Collect every line of the items below that contains the word "longitude". Case counts.
=======
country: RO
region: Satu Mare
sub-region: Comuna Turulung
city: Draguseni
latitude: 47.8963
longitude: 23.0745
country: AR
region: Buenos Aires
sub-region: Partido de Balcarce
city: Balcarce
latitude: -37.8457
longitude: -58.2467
=======
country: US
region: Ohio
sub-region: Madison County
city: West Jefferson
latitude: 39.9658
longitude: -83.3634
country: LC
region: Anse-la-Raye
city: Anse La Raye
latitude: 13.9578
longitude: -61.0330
=======
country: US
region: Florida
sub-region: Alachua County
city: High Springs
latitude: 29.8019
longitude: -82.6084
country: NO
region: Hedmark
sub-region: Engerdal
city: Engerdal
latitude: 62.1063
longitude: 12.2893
=======
RESULT OF THE TASK:
longitude: 23.0745
longitude: -58.2467
longitude: -83.3634
longitude: -61.0330
longitude: -82.6084
longitude: 12.2893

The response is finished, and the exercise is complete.